“Young adults may find themselves faced with a host of new and frequently very different values, norms and expectations that will challenge them daily – from making career and course choices, lifestyle and values, independent living, financial realities, and emotional independence,” says Mark Rainier, the head of counselling and career services at Massey University’s Manawatu campus.

Struggling with the responsibility of making choices that feel like they could affect the rest of your life can be overwhelming, and Melanie Shaw, a Lifeline clinical specialist, and Miriam Sessa, a Kidsline coordinator, say that there is often the pressure on school leavers to ‘get it right’ with big decisions.

For those who have a clear idea what career direction they want to take, the anxiety and stress might arise from the pressure of getting the marks to get into the course they want. For those who are unsure, anxiety and stress comes from making a decision they’re not ready to make.

Dr Elizabeth Du Preez, a psychologist for Change It, adds that young people are often caught off guard dealing with the daily demands of living, from shopping to washing, cleaning the flat and cooking, while finishing assignments or attending to deadlines.

“They can struggle immensely with time management and procrastination – underestimating the time it will take to complete tasks and overestimating their own capacity to stay on top of things. They usually find it difficult to balance their new sense of freedom with the new set of responsibilities that come with a job or full time study.”

Preparation, not procrastination

But accepting there are some potentially tricky times ahead is the best way to stop them from taking a toll on your new life outside of school. Du Preez notes preparation is the key.

“Make sure that all the basic needs are taken care of: accommodation, food, and finances. This might take a bit of planning in the six months leading up to their transition into study or full-time work but is well worth the effort. After these things have been secured, focus on making time for play time, connecting time, time in, down time, and sleep time.

“School leavers are often used to parents and schools organising their lives for them, but they should gradually take responsibility for scheduling and planning, so that they can include most of these activities on a weekly basis.”

Signs you could be stressed

Rainier points out that feeling anxious is normal and doesn’t always mean there is anything wrong. But sometimes it can interfere with your ability to engage on campus, or in the work place, so early getting professional assistance is important and healthy.
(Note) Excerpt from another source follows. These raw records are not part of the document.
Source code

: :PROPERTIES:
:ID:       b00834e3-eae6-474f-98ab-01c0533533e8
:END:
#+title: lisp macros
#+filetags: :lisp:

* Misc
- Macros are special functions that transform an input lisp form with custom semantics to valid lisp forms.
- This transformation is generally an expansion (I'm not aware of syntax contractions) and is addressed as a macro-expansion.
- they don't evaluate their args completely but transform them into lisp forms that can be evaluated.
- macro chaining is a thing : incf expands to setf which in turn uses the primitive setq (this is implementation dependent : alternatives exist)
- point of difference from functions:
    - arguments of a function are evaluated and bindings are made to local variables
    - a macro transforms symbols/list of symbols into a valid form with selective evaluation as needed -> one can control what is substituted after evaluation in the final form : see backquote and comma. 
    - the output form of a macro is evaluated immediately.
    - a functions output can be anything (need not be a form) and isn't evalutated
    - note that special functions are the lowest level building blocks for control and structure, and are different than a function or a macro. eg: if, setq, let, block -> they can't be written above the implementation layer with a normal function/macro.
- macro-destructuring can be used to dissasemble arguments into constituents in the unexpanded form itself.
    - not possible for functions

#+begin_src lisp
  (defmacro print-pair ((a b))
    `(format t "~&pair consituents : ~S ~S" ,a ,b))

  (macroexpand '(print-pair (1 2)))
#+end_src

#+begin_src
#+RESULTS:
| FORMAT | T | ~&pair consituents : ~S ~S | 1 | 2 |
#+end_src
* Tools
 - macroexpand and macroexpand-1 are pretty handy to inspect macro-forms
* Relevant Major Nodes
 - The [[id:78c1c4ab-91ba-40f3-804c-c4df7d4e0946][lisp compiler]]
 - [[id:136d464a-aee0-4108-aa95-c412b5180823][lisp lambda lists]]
“If it persists or is unusually strong then seek guidance – most university counselling services have self-help websites and free counselling services that are confidential. Difficulty sleeping, loss of appetite, headaches, difficulty concentrating, forgetfulness, and lack of energy might all point to unhelpful levels of distress, and it is usually best for students to make contact with the services before they feel overwhelmed by their emotions.”

Talk it through

For those who don’t have access to tertiary counselling services, there are many websites and phone apps that can provide information and tools to promote wellbeing and mental health awareness. If you’re not really sure of what to look for, you can access information and complete some self help tests on the Lowdown website (www.thelowdown.co.nz). Most importantly, talk about it.

“Seeking help is mature behaviour and does not indicate a weakness,” says Rainier.

The cure: be more awesome

“The challenge is to make the most of the time to meet new and different people and try out new and different activities. It is a time to question what you have always taken for granted and to look at yourself afresh. To do this, it is important to remember some really basic self-management strategies such as regular exercise, hygiene, a balanced diet, and appropriate sleep. Just because others around you may behave excessively, do not assume that you have to mimic that behaviour or that the majority of students/young people are doing the same thing.”

Shaw and Sessa also add that you might like to speak to a counsellor, GP, call a helpline, visit websites, or talk to a good friend because starting a conversation about what is happening for you is the first step towards getting the support you need.

Parents can help

For many parents watching their children grow into adulthood and having to deal with the responsibilities that come with an independent life is a tricky time. While they may feel it is time to ‘let go’ and allow their children make mistakes and learn from them, it does pay to be on the lookout for signs of depression like sadness and hopelessness, irritability, anger or hostility, tearfulness, or frequent crying and a loss of interest in activities.

“If you’re unsure if your teenager is depressed or just ‘being a teenager’, consider how long the symptoms have been present, how severe they are, and how different the teen is acting from their usual self,” says Shaw and Sessa.

“It is to be expected that teenagers behaviours will change as they face the challenges of their new roles so it is important to note what is ‘normal’ behaviour and what is a concern, so any change that appears to be lasting for longer than you would expect needs to be addressed. Keep the communication lines open with your teen and talking things through in a calm, open and honest way is a good starting point to address any potential concerns.”